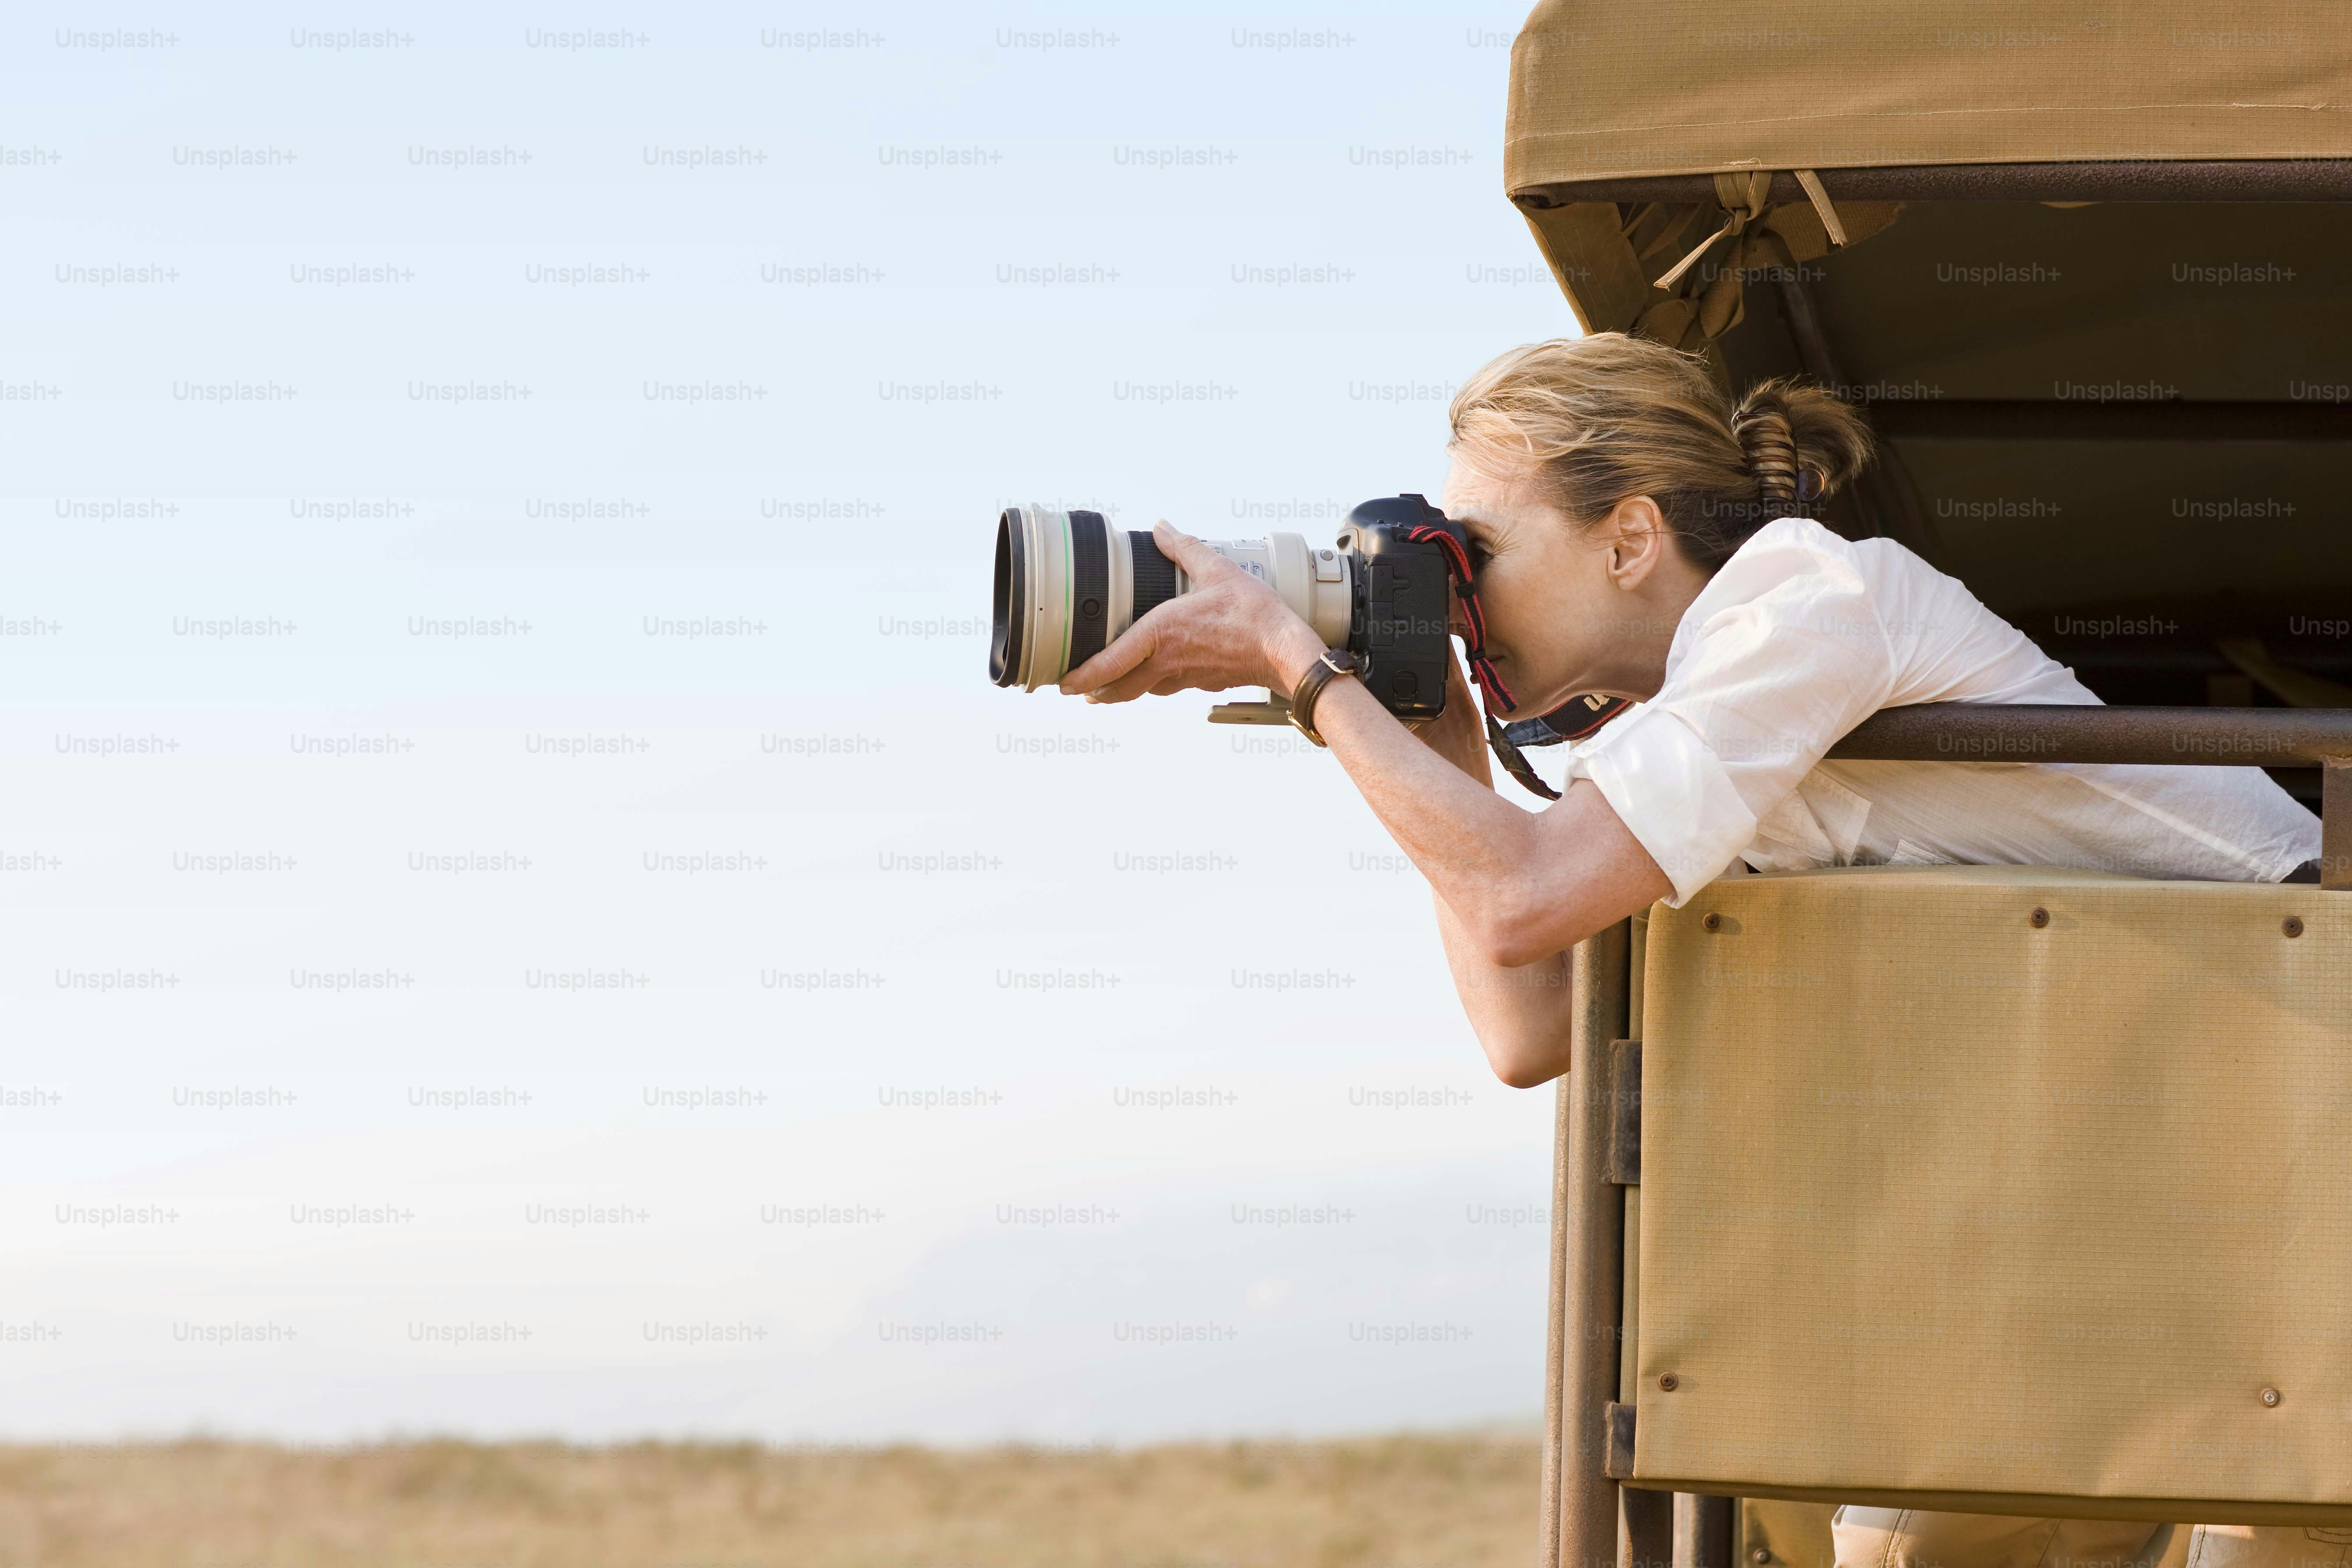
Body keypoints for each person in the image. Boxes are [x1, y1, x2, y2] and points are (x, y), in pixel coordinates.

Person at [1056, 331, 2326, 1568]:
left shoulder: (1809, 597)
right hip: (2155, 1147)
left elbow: (1520, 896)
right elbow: (1530, 1025)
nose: (1461, 594)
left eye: (1480, 550)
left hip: (2297, 1059)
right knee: (1918, 1539)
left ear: (1629, 537)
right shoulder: (1680, 724)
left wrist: (1296, 661)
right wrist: (1434, 746)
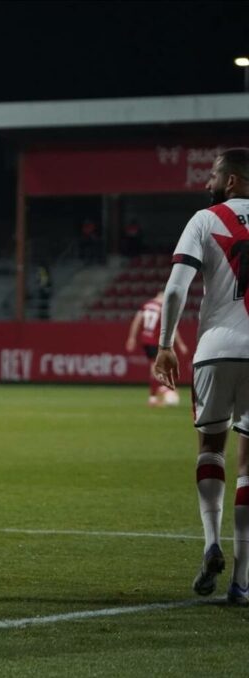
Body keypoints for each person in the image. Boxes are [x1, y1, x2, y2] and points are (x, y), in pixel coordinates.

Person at [153, 147, 249, 607]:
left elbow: (176, 287)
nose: (209, 179)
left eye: (215, 173)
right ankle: (242, 580)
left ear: (231, 181)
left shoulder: (204, 219)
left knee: (211, 447)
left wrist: (165, 345)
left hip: (214, 351)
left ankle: (210, 540)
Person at [125, 290, 188, 406]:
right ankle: (161, 392)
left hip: (146, 341)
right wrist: (181, 344)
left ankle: (157, 394)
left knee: (157, 366)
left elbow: (136, 322)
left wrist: (132, 338)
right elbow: (173, 327)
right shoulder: (163, 307)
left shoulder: (146, 305)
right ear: (163, 297)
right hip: (156, 341)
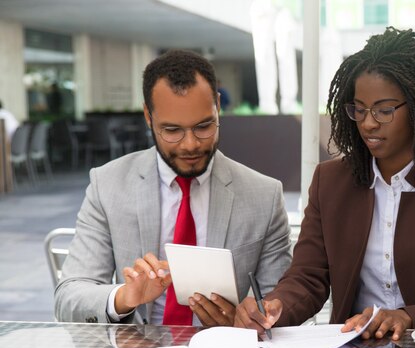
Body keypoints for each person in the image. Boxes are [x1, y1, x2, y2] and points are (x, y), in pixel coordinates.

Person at [235, 27, 415, 341]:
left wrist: (407, 316)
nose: (368, 122)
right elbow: (308, 278)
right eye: (358, 109)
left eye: (384, 110)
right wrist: (276, 305)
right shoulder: (330, 182)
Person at [55, 49, 292, 326]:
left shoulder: (264, 195)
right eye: (172, 130)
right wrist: (123, 297)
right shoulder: (108, 185)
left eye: (204, 126)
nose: (190, 144)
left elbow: (280, 301)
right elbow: (68, 298)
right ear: (148, 116)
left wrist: (249, 319)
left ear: (218, 106)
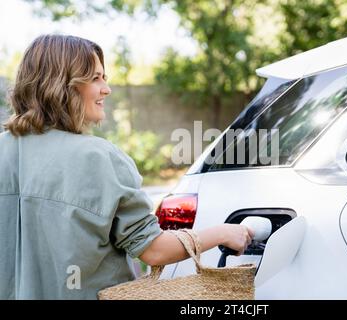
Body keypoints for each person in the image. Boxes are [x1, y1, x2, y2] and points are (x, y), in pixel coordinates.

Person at [0, 34, 254, 300]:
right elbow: (153, 250)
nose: (106, 89)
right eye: (95, 78)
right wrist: (225, 232)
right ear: (64, 86)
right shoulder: (97, 158)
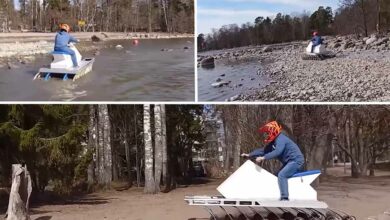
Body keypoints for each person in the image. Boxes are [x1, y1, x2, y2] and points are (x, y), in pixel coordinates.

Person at [241, 121, 304, 201]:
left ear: (273, 131)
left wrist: (263, 158)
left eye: (267, 133)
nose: (266, 135)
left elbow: (278, 151)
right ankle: (276, 195)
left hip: (296, 161)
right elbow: (263, 151)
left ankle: (285, 198)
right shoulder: (274, 142)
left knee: (282, 175)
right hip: (289, 162)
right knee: (275, 175)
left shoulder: (281, 139)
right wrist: (249, 155)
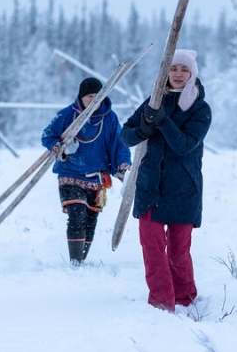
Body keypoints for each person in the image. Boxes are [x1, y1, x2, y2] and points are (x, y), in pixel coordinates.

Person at [120, 50, 212, 312]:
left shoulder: (200, 109)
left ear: (192, 73)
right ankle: (161, 302)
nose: (179, 74)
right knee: (151, 246)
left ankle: (185, 298)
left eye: (184, 69)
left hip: (184, 189)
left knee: (178, 251)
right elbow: (125, 136)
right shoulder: (154, 101)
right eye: (174, 69)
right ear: (166, 73)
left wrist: (163, 121)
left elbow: (184, 145)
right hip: (151, 187)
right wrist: (143, 129)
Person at [41, 77, 131, 266]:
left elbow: (119, 144)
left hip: (96, 176)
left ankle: (81, 260)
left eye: (97, 96)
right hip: (70, 172)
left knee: (91, 219)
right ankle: (75, 262)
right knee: (77, 214)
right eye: (89, 96)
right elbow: (47, 135)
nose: (93, 100)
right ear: (81, 97)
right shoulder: (67, 115)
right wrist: (61, 148)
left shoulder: (110, 118)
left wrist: (123, 166)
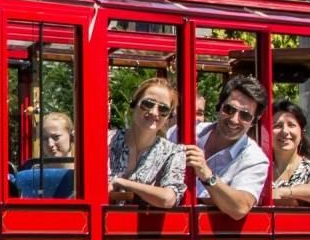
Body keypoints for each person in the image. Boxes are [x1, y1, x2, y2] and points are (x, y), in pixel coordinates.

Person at [185, 74, 270, 220]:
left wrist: (207, 175)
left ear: (254, 121)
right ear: (219, 106)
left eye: (245, 115)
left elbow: (240, 208)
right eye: (229, 109)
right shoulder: (187, 133)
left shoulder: (255, 159)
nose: (234, 119)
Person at [107, 77, 185, 209]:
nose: (154, 112)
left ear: (168, 117)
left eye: (163, 109)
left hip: (144, 226)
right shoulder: (107, 140)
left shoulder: (173, 152)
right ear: (133, 105)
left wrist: (122, 182)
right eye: (148, 104)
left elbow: (168, 199)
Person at [269, 100, 310, 206]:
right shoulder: (260, 169)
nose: (284, 131)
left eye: (291, 125)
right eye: (277, 126)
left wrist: (281, 192)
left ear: (301, 133)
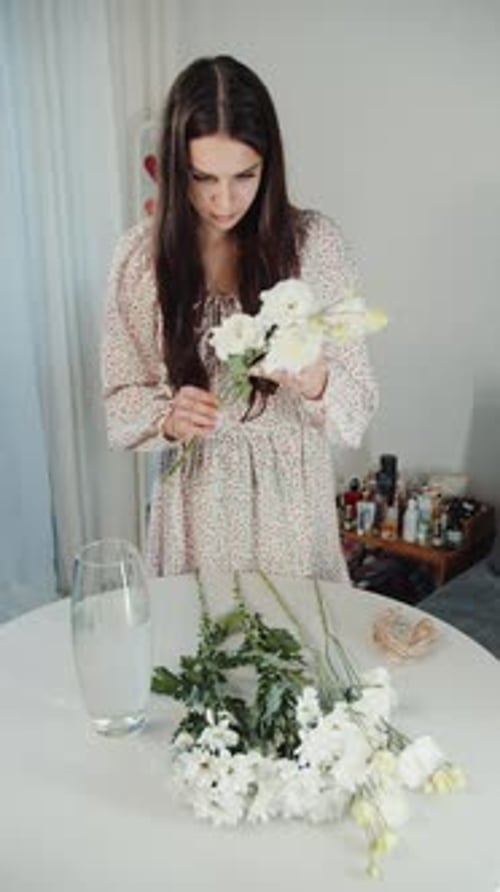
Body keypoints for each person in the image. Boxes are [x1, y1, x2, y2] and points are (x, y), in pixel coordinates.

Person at [102, 55, 378, 581]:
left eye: (243, 177)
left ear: (268, 166)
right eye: (202, 177)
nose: (223, 200)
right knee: (196, 650)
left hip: (290, 510)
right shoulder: (140, 260)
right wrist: (168, 417)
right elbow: (120, 402)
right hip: (194, 507)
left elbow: (358, 409)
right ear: (174, 166)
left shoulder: (314, 246)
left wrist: (316, 378)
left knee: (292, 652)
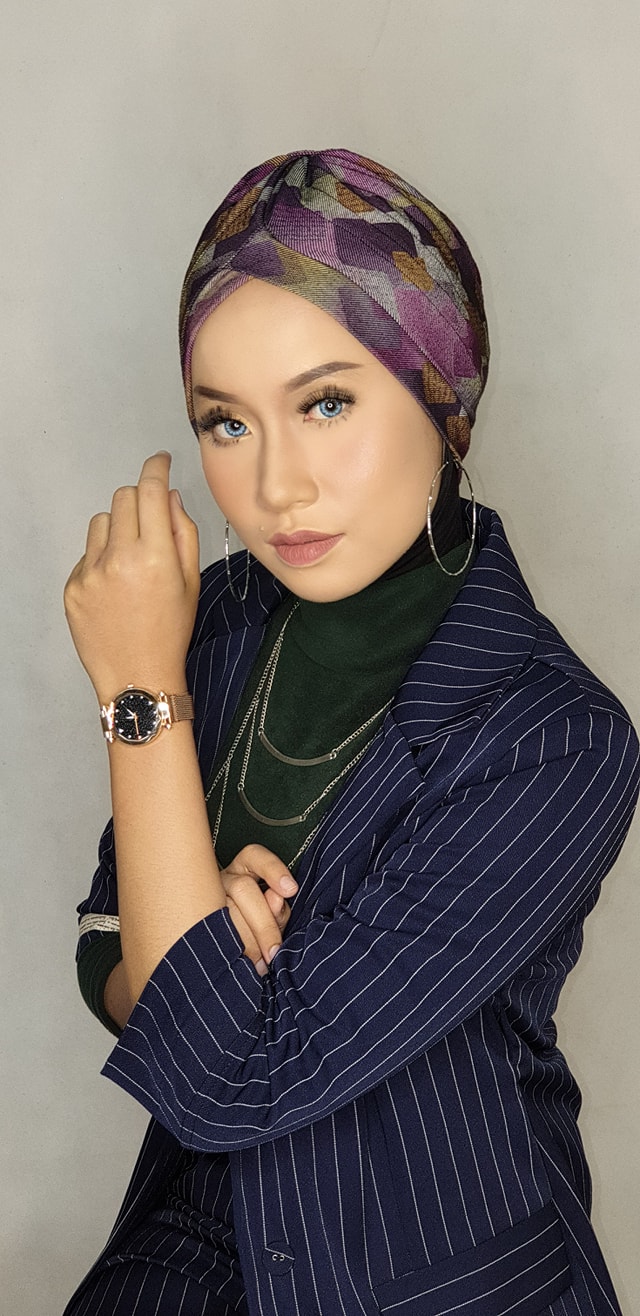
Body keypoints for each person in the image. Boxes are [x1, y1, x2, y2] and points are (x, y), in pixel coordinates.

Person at [62, 149, 639, 1316]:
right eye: (226, 422)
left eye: (326, 403)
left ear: (443, 399)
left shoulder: (556, 736)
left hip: (438, 1276)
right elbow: (104, 946)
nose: (278, 486)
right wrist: (185, 942)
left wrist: (137, 692)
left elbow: (225, 1074)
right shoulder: (214, 621)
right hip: (193, 1248)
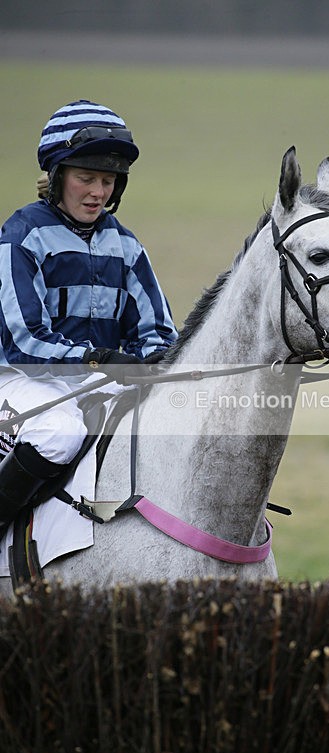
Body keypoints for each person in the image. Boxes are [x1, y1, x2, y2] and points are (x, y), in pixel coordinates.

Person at [0, 99, 178, 532]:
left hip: (93, 377)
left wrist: (154, 365)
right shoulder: (21, 235)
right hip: (20, 378)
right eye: (86, 178)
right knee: (58, 434)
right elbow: (24, 342)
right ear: (58, 176)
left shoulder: (126, 246)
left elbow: (157, 332)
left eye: (109, 180)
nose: (99, 192)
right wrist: (101, 360)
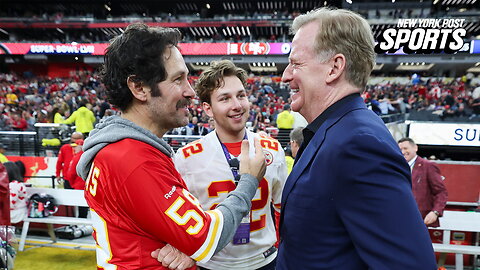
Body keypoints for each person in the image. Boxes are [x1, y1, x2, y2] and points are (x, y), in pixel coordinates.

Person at [76, 23, 266, 270]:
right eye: (178, 79)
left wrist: (183, 242)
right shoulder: (133, 159)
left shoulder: (122, 150)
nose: (190, 92)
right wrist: (249, 181)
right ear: (139, 87)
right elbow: (207, 238)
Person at [278, 7, 436, 269]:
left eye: (296, 63)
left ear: (334, 67)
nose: (285, 75)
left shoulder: (358, 144)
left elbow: (409, 264)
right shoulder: (338, 131)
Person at [172, 60, 287, 269]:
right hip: (213, 264)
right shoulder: (185, 158)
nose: (237, 105)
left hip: (266, 260)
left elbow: (282, 210)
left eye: (241, 95)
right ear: (208, 108)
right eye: (225, 98)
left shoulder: (272, 149)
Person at [398, 137, 448, 227]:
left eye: (405, 148)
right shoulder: (397, 168)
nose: (402, 152)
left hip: (421, 221)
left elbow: (441, 192)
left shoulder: (428, 166)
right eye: (400, 149)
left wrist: (435, 212)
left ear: (415, 148)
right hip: (399, 218)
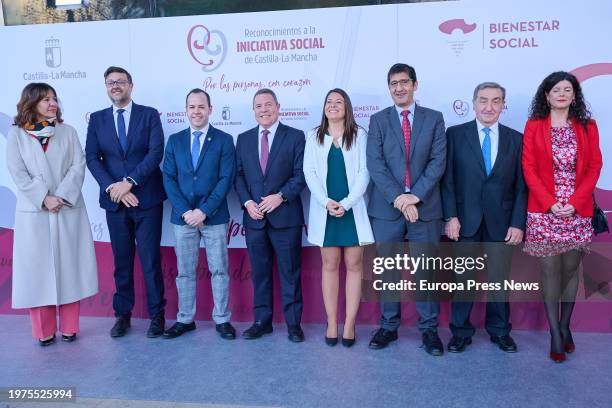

========================

* [WORK INSTRUCTIONS]: Reproduce the span beginning at the line with "left shoulder: (126, 246)" and ending at the last line of the entries above, inclusive, exactly as it stands. Exclude the pictures.

* [WRITTEN SOLUTION]:
left shoulder: (126, 246)
left elbow: (157, 332)
left eye: (109, 180)
nose: (99, 192)
right wrist: (101, 360)
Body keypoints for each person in the image. Boxes are [x1, y1, x2, y2] and points are (x, y), in pixel coordinates.

Person at [76, 23, 266, 270]:
right eye: (178, 79)
left wrist: (183, 242)
right shoulder: (133, 159)
left shoulder: (122, 150)
nose: (190, 92)
right wrist: (249, 181)
right ear: (139, 87)
right elbow: (207, 238)
Person at [278, 7, 436, 269]:
left eye: (296, 63)
left ear: (334, 67)
nose: (285, 75)
left shoulder: (358, 144)
left elbow: (409, 264)
right shoulder: (338, 131)
Person at [172, 60, 287, 269]:
right hip: (213, 264)
right shoulder: (185, 158)
nose: (237, 105)
left hip: (266, 260)
left elbow: (282, 210)
left eye: (241, 95)
right ear: (208, 108)
right eye: (225, 98)
left shoulder: (272, 149)
Person at [398, 137, 448, 227]:
left eye: (405, 148)
right shoulder: (397, 168)
nose: (402, 152)
left hip: (421, 221)
left elbow: (441, 192)
left shoulder: (428, 166)
right eye: (400, 149)
left wrist: (435, 212)
left ear: (415, 148)
right hip: (399, 218)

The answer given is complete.